The Fed minutes showed that policymakers were divided and that the hawks will still want to deliver more tightening. Fed Officials are concerned a tight labor market will make inflation tight throughout the rest of the year. If inflation remains persistent, that could be a gamechanger for inflation expectations. Wall Street was getting comfortable with higher for a little bit longer, but they are not ready to price in more than a half-point in rate hikes. In order to conquer inflation the Fed seems set on forecasting a mild recession, which is very much different than Powell’s slower growth call.

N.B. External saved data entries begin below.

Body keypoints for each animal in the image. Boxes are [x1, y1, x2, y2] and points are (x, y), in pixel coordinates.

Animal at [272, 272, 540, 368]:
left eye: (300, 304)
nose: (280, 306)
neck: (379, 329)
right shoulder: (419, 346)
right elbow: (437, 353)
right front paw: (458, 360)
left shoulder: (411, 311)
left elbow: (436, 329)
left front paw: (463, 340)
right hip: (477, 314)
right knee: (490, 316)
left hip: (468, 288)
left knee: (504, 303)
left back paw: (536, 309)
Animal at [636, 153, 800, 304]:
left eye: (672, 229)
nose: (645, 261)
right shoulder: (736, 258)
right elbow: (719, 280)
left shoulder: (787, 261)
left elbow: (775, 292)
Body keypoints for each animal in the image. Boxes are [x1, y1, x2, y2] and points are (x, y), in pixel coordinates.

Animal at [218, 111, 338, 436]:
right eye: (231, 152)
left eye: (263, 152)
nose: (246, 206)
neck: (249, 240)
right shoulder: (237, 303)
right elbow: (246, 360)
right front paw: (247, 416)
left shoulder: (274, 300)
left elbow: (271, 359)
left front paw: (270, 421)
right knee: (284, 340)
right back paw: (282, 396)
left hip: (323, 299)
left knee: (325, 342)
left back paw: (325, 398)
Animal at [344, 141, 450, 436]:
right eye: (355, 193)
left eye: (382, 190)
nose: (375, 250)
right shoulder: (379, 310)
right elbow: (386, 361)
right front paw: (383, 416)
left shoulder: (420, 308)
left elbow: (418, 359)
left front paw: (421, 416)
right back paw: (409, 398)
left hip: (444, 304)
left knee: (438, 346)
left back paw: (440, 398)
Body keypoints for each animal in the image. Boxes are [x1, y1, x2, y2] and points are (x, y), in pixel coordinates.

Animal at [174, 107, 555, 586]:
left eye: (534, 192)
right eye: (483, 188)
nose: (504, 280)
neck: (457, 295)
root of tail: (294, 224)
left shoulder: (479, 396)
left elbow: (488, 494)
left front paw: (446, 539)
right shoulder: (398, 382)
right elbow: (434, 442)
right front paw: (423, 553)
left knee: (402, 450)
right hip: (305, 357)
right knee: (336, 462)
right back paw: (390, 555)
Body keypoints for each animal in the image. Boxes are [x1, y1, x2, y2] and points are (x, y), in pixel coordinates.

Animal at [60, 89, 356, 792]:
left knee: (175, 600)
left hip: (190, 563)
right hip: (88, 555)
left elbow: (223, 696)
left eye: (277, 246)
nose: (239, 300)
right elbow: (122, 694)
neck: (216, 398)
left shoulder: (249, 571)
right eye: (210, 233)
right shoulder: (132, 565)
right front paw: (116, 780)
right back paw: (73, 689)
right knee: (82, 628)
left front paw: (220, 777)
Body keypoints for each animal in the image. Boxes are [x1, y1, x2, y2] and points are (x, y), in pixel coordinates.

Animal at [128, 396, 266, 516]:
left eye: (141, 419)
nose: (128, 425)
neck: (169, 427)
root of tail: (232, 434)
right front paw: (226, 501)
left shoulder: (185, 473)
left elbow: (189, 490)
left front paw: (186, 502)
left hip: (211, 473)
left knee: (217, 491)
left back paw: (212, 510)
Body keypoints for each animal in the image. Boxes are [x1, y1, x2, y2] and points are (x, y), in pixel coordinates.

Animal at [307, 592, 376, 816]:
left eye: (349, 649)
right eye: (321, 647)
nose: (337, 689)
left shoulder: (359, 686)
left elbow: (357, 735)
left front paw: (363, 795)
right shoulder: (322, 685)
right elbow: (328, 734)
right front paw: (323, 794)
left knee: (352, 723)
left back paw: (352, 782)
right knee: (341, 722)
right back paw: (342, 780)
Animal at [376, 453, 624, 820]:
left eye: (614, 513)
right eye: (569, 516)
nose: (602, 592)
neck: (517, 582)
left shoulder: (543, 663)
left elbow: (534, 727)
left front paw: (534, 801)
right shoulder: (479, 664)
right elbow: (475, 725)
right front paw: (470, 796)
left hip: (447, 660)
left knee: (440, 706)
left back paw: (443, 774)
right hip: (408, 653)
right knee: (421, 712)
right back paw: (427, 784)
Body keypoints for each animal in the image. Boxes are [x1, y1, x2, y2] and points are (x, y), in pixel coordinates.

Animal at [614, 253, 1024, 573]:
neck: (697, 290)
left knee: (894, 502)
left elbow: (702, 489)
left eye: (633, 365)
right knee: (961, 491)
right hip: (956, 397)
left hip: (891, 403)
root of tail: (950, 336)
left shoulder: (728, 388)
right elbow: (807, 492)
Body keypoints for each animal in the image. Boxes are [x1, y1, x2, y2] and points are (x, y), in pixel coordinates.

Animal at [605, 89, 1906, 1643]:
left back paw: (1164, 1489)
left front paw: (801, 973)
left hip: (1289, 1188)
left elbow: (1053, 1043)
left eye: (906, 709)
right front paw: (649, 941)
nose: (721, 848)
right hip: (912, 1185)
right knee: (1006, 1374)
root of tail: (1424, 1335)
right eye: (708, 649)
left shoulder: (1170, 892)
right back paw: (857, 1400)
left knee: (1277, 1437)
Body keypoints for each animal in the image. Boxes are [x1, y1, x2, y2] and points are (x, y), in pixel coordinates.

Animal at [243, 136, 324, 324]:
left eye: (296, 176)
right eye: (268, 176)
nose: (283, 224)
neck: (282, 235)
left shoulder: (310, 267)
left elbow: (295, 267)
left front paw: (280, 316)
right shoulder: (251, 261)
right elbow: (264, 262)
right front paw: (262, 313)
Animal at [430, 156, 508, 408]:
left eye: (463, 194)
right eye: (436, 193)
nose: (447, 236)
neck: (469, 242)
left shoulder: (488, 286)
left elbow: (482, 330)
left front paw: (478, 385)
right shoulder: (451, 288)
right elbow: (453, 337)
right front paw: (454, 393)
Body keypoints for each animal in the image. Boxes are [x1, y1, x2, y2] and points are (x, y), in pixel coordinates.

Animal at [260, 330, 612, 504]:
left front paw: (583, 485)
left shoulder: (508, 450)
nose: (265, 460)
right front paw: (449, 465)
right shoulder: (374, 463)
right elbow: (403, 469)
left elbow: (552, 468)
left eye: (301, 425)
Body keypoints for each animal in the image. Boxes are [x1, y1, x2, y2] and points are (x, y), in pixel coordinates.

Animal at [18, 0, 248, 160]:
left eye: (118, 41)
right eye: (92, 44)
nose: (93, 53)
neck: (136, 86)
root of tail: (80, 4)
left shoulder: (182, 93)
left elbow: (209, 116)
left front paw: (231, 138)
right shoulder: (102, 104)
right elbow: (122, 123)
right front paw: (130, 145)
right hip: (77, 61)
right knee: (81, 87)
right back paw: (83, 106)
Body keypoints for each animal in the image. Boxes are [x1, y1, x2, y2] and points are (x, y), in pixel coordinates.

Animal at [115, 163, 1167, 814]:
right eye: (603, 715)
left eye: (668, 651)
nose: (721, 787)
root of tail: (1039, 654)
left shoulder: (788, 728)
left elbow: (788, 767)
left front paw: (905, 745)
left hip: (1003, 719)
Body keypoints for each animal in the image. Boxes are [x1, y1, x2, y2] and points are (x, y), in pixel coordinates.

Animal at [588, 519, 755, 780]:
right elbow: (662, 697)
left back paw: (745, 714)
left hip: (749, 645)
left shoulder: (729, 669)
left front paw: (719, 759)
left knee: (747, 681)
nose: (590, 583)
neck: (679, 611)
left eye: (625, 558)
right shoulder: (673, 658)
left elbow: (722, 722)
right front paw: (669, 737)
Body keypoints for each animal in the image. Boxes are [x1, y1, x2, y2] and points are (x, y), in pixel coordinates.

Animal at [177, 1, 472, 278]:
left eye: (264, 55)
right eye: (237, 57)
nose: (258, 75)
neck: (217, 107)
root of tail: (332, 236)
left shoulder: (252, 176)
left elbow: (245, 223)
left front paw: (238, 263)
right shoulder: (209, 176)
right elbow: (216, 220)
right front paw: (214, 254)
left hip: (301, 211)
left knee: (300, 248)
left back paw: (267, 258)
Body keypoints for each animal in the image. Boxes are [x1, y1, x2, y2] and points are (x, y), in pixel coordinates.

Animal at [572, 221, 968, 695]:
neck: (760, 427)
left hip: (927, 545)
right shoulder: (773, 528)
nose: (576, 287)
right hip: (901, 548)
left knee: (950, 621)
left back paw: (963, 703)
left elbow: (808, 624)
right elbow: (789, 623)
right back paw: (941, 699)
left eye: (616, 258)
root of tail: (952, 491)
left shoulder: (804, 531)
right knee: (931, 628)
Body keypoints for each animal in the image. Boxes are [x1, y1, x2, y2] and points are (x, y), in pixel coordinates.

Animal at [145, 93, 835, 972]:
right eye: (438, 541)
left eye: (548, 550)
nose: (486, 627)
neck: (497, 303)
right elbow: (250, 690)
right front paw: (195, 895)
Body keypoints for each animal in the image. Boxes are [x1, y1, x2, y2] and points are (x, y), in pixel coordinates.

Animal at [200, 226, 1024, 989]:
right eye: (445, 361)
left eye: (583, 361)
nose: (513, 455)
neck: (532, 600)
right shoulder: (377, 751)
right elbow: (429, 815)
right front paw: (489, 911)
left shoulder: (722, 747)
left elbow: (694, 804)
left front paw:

In the end, the fate of these Fed policy decisions will depend on the data and right now both the labor market and inflation readings are expected to soften over the next week. Friday’s NFP report is expected to show job growth cooled from 339,000 to 225,000, while the unemployment rate ticks lower to 3.6%. The June inflation report is going to show the base effects help the disinflation process as the headline year over year reading falls from 4.0% to 3.0%. Some analysts are making the case for a 2.8% reading, which seems relatively close to the Fed’s target. The problem for the Fed is that inflation will likely rise over the coming months.

The dollar will play tug-of-war with the majors as the risk of more Fed tightening is debated, while the Europeans struggle to bring inflation down.

Fed’s Williams spoke after the close and his comments support the case for more rate hikes. Williams noted that the data supports more action and that the Fed’s work is not done.

Fed rate hike expectations have edged a little higher for the July 26th meeting, but the peak rate remains steady. The yield on the 10-year Treasury yield rose 7.7 bps to 3.932%.